TASK PROMPT
Show every line of the listing below that contains the word "maximum".

Rendered chart images:
········
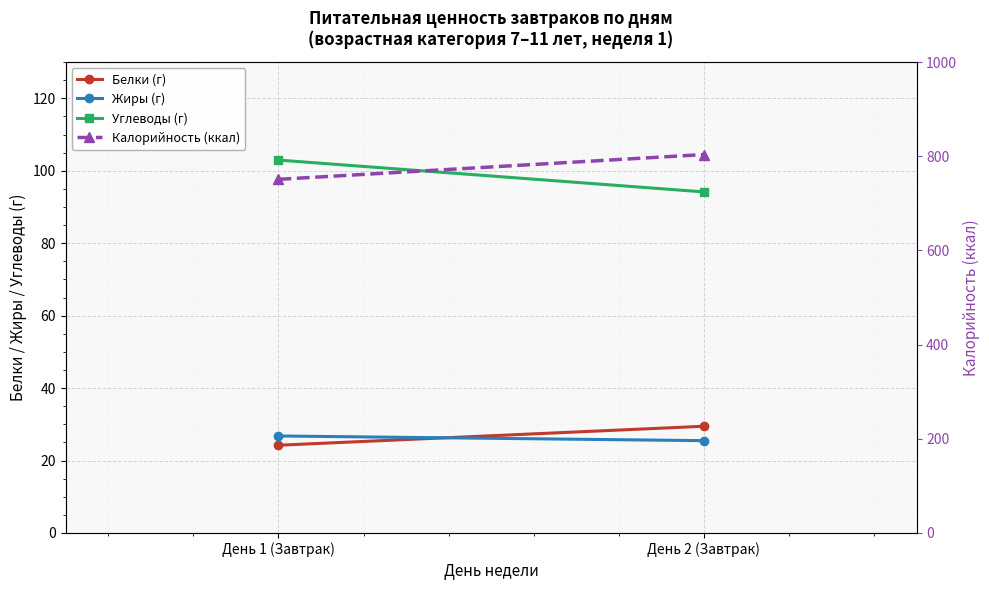

Rank the series by their maximum value, from highest to lowest.

Калорийность (ккал), Углеводы (г), Белки (г), Жиры (г)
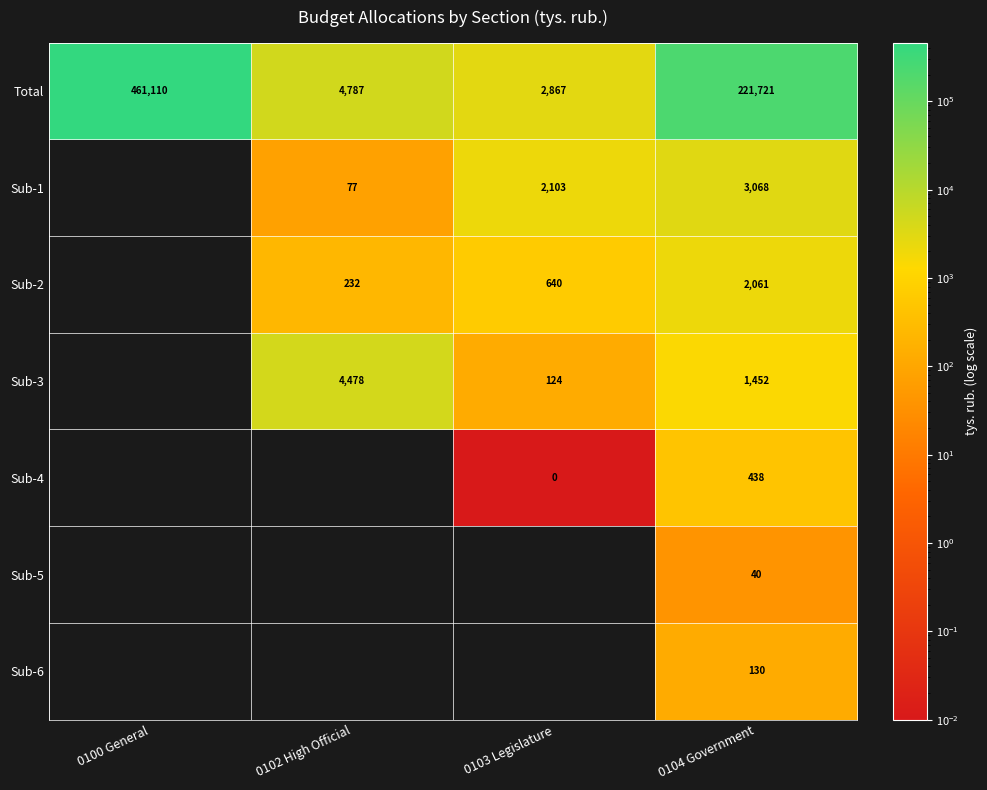

How many data points in Total are less than 221721?

2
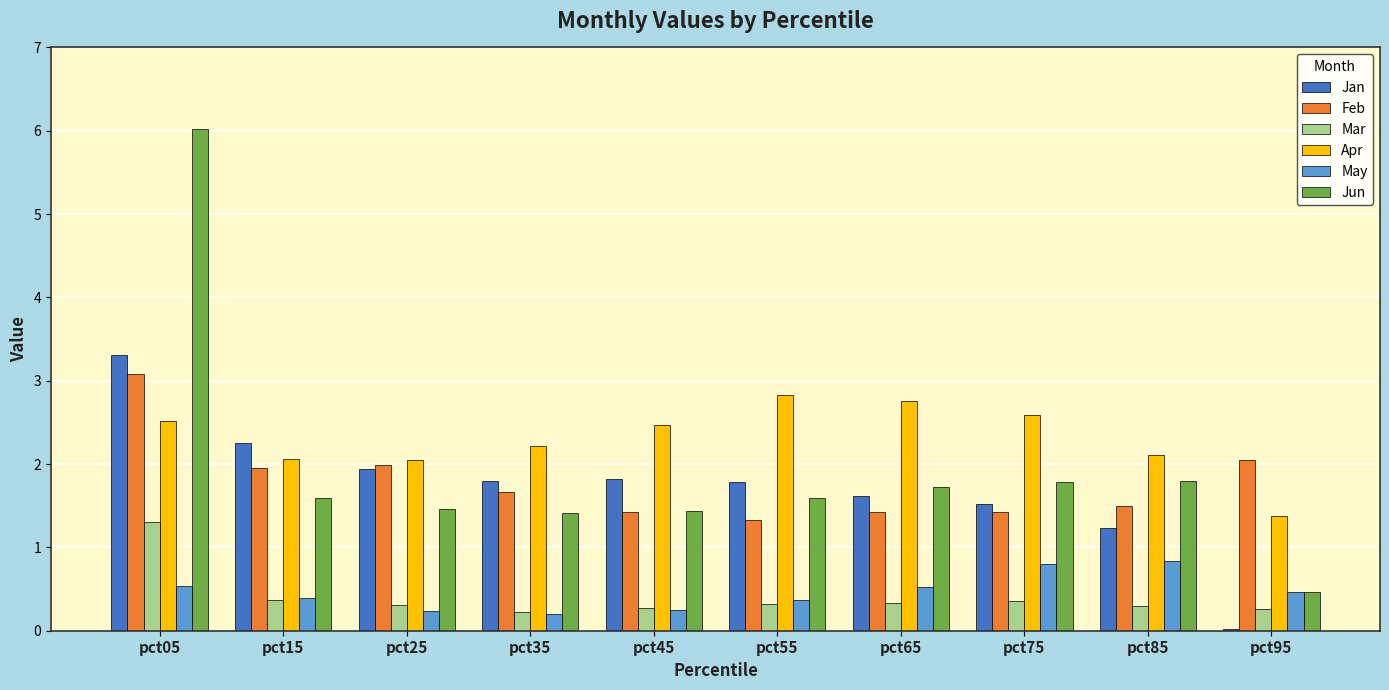

What is the maximum value for Apr?

2.8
········
WRITTEN SOLUTION
Rank the series by their maximum value, from highest to lowest.
What is the maximum value for Apr?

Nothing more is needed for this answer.